----- PROVIDED DATA

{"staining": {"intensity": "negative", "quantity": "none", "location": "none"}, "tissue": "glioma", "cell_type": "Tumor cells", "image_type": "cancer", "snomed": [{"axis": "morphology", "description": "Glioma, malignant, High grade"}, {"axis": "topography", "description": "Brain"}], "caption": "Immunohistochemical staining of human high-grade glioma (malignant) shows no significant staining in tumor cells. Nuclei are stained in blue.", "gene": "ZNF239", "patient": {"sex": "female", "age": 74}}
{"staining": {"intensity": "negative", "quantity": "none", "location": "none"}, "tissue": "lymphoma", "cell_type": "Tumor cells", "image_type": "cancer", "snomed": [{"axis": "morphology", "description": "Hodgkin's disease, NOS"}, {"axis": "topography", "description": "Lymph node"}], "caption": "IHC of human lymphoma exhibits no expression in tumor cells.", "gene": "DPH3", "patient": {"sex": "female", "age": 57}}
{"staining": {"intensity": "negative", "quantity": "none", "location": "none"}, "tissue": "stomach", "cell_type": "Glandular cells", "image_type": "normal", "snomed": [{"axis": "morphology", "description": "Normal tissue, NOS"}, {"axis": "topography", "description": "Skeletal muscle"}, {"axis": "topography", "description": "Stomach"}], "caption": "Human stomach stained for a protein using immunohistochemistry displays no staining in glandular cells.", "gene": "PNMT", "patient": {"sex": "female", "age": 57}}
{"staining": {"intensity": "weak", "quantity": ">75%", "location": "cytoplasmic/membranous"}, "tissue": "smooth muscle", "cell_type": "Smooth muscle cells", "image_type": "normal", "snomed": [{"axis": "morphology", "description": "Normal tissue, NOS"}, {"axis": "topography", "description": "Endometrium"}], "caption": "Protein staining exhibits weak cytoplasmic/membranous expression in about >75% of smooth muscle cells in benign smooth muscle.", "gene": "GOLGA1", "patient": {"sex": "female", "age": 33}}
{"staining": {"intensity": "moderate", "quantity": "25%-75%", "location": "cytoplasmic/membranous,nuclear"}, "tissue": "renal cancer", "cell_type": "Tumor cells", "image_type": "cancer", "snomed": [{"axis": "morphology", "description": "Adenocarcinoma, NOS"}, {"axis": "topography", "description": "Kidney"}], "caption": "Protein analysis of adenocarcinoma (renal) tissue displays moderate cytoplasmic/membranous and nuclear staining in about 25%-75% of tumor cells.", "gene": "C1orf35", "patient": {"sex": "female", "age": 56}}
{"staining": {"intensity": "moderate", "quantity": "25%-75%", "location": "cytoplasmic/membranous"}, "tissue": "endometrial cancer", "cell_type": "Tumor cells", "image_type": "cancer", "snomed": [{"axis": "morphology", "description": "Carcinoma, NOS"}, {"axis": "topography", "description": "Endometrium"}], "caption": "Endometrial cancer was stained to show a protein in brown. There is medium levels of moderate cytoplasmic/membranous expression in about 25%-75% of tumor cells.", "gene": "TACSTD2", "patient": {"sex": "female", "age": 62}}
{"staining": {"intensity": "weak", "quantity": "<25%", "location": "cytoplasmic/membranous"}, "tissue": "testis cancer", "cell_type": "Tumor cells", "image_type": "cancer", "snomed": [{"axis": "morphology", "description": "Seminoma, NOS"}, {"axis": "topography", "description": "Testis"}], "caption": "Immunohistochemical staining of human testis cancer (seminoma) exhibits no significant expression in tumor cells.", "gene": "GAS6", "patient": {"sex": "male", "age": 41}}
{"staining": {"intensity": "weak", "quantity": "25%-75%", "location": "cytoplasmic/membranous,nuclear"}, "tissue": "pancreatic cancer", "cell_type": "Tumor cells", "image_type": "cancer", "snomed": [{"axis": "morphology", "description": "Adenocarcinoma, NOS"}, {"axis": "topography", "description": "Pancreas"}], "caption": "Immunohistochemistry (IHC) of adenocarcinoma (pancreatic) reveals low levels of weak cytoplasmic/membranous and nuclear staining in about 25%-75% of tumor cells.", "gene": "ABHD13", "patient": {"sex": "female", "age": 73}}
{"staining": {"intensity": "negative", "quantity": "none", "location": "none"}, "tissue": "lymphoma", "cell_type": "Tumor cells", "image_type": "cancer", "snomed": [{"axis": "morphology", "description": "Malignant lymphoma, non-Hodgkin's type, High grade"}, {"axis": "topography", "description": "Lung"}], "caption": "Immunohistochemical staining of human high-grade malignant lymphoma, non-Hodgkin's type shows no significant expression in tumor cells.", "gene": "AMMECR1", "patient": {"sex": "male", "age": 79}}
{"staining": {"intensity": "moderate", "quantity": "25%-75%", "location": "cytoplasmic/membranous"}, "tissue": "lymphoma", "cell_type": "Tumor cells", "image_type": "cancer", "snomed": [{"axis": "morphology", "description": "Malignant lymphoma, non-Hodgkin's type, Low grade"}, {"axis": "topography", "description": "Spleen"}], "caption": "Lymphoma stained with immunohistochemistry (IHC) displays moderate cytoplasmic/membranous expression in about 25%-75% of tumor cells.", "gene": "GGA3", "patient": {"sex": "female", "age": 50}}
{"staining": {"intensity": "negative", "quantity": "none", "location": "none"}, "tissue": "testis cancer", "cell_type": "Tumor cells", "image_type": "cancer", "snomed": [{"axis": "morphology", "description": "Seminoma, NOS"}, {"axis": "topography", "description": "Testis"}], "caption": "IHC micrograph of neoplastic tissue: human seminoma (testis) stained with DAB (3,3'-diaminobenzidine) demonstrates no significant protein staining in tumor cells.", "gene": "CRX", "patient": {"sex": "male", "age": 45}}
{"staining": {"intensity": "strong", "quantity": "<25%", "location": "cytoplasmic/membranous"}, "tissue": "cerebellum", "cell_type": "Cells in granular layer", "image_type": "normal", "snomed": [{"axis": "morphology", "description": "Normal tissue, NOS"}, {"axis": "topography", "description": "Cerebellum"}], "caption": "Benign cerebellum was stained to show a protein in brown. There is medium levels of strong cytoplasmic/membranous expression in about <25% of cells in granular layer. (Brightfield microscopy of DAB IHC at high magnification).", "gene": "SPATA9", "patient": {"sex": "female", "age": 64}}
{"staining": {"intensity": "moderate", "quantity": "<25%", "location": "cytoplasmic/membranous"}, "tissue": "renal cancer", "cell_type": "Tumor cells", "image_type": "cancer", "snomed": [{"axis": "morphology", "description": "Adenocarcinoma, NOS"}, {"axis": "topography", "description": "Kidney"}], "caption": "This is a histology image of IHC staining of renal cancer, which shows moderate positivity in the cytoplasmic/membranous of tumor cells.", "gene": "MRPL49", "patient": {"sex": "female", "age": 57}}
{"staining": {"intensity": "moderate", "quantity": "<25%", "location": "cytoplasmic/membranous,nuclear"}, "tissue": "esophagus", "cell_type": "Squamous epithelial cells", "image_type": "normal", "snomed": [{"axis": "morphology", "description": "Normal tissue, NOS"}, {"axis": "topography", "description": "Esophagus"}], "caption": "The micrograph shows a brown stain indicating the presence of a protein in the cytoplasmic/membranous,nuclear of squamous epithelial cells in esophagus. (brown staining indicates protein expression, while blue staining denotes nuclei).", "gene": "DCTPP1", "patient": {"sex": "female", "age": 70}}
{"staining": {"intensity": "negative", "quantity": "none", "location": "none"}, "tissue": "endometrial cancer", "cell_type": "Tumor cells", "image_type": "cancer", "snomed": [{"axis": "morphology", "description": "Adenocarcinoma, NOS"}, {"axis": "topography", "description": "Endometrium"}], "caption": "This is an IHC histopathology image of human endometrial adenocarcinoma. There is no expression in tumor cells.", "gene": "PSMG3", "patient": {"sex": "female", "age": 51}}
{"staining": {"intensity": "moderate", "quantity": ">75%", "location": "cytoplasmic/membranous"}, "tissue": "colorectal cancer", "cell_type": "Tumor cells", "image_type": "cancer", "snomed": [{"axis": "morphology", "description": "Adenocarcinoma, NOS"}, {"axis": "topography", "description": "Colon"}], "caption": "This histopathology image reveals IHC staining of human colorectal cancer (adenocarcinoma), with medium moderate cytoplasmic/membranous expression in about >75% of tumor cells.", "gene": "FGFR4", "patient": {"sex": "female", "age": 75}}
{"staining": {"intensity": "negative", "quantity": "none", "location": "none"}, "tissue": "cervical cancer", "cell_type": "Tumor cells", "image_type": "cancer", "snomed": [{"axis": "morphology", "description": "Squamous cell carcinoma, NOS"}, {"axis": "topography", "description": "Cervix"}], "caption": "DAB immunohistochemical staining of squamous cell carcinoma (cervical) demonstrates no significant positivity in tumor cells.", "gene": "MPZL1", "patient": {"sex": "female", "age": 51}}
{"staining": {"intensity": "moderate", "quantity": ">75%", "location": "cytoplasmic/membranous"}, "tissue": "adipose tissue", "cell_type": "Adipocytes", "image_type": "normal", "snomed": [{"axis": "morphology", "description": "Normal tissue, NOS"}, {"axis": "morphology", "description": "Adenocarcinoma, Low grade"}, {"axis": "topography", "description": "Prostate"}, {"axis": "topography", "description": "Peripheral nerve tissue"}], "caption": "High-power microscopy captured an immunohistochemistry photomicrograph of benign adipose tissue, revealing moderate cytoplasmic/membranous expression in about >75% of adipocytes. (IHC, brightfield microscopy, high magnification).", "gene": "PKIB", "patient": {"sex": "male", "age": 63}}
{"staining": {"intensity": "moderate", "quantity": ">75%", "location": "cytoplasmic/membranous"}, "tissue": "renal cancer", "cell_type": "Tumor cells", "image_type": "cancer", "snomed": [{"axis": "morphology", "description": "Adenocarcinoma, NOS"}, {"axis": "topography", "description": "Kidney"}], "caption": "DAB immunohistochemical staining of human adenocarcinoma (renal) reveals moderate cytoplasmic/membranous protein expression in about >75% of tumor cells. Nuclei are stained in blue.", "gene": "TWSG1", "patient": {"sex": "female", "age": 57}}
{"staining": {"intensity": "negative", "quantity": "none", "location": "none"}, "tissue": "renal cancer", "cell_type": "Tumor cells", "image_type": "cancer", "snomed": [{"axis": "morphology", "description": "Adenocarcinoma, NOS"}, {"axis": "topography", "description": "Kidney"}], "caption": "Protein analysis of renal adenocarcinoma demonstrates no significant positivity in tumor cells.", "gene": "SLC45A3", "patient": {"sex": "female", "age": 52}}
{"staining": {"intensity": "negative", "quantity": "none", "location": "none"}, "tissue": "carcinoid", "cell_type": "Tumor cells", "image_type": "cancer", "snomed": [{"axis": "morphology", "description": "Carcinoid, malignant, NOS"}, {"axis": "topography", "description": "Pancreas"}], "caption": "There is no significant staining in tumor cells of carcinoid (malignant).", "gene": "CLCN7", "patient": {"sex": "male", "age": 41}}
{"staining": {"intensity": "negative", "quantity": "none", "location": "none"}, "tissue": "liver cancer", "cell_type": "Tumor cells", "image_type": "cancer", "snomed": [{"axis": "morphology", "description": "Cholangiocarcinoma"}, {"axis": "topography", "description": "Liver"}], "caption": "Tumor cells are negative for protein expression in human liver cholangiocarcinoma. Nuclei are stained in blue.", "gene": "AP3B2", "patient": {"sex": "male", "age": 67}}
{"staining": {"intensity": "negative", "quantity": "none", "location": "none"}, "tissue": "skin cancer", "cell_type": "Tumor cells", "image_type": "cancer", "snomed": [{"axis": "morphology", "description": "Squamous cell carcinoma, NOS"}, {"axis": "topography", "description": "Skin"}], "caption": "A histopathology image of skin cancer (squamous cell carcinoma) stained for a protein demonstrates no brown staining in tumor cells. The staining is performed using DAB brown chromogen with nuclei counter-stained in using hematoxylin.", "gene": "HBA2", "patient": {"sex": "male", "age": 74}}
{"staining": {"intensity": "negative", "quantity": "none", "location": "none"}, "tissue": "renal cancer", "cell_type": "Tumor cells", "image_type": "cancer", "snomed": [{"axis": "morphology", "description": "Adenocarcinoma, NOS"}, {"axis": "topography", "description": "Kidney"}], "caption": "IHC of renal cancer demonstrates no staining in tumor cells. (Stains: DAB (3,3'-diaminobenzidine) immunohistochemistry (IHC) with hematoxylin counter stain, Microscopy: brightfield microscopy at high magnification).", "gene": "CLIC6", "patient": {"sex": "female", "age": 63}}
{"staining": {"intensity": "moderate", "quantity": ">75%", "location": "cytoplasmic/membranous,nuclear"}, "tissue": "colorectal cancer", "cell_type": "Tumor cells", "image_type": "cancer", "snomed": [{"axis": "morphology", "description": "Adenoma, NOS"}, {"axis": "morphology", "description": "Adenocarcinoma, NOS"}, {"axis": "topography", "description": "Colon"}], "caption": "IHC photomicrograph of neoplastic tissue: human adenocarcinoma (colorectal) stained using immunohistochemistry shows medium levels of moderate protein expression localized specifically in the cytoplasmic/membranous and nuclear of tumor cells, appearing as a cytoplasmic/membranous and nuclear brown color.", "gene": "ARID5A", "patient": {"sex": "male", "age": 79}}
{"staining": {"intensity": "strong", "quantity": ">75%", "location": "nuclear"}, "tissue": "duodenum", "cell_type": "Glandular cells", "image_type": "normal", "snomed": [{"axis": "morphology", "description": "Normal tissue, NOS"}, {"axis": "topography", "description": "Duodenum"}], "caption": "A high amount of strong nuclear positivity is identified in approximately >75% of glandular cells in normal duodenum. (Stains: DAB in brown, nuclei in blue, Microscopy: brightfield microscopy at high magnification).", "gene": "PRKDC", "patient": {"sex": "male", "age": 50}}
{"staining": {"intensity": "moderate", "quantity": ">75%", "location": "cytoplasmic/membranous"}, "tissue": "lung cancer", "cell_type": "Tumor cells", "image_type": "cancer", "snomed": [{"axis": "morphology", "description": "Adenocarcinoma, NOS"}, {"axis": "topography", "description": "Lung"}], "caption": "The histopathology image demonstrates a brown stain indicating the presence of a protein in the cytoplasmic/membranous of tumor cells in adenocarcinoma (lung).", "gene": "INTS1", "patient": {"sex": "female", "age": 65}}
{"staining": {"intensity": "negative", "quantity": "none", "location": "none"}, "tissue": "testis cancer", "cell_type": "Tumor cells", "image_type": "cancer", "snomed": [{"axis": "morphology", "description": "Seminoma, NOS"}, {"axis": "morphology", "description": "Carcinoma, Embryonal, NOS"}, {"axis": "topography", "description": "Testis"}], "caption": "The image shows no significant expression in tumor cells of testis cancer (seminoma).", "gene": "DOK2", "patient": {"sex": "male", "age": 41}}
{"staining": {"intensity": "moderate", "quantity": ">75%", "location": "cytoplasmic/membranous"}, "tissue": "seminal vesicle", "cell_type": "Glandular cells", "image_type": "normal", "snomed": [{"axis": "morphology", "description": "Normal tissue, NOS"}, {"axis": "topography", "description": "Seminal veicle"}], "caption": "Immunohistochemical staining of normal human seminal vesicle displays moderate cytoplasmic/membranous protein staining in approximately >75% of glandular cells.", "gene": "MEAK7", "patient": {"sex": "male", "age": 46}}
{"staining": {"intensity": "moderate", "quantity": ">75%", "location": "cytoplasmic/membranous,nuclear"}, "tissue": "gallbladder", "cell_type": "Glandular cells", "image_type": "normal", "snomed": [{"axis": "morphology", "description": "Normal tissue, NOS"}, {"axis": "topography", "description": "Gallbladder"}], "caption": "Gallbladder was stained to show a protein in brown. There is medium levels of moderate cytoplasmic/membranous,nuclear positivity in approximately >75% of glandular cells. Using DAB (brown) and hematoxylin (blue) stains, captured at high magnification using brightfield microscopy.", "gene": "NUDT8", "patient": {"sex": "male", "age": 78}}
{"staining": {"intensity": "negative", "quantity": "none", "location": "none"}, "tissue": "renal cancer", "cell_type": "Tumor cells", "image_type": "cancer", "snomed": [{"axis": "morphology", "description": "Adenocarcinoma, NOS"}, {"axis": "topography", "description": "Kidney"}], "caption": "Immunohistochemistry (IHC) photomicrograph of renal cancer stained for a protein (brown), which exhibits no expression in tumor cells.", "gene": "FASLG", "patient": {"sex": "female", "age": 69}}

----------

Taking the material above, extract exactly and only the lines from the line with "of human lymphoma" to the line with "analysis of adenocarcinoma", inclusive of both.

**SOLUTION TO THIS EXERCISE**
{"staining": {"intensity": "negative", "quantity": "none", "location": "none"}, "tissue": "lymphoma", "cell_type": "Tumor cells", "image_type": "cancer", "snomed": [{"axis": "morphology", "description": "Hodgkin's disease, NOS"}, {"axis": "topography", "description": "Lymph node"}], "caption": "IHC of human lymphoma exhibits no expression in tumor cells.", "gene": "DPH3", "patient": {"sex": "female", "age": 57}}
{"staining": {"intensity": "negative", "quantity": "none", "location": "none"}, "tissue": "stomach", "cell_type": "Glandular cells", "image_type": "normal", "snomed": [{"axis": "morphology", "description": "Normal tissue, NOS"}, {"axis": "topography", "description": "Skeletal muscle"}, {"axis": "topography", "description": "Stomach"}], "caption": "Human stomach stained for a protein using immunohistochemistry displays no staining in glandular cells.", "gene": "PNMT", "patient": {"sex": "female", "age": 57}}
{"staining": {"intensity": "weak", "quantity": ">75%", "location": "cytoplasmic/membranous"}, "tissue": "smooth muscle", "cell_type": "Smooth muscle cells", "image_type": "normal", "snomed": [{"axis": "morphology", "description": "Normal tissue, NOS"}, {"axis": "topography", "description": "Endometrium"}], "caption": "Protein staining exhibits weak cytoplasmic/membranous expression in about >75% of smooth muscle cells in benign smooth muscle.", "gene": "GOLGA1", "patient": {"sex": "female", "age": 33}}
{"staining": {"intensity": "moderate", "quantity": "25%-75%", "location": "cytoplasmic/membranous,nuclear"}, "tissue": "renal cancer", "cell_type": "Tumor cells", "image_type": "cancer", "snomed": [{"axis": "morphology", "description": "Adenocarcinoma, NOS"}, {"axis": "topography", "description": "Kidney"}], "caption": "Protein analysis of adenocarcinoma (renal) tissue displays moderate cytoplasmic/membranous and nuclear staining in about 25%-75% of tumor cells.", "gene": "C1orf35", "patient": {"sex": "female", "age": 56}}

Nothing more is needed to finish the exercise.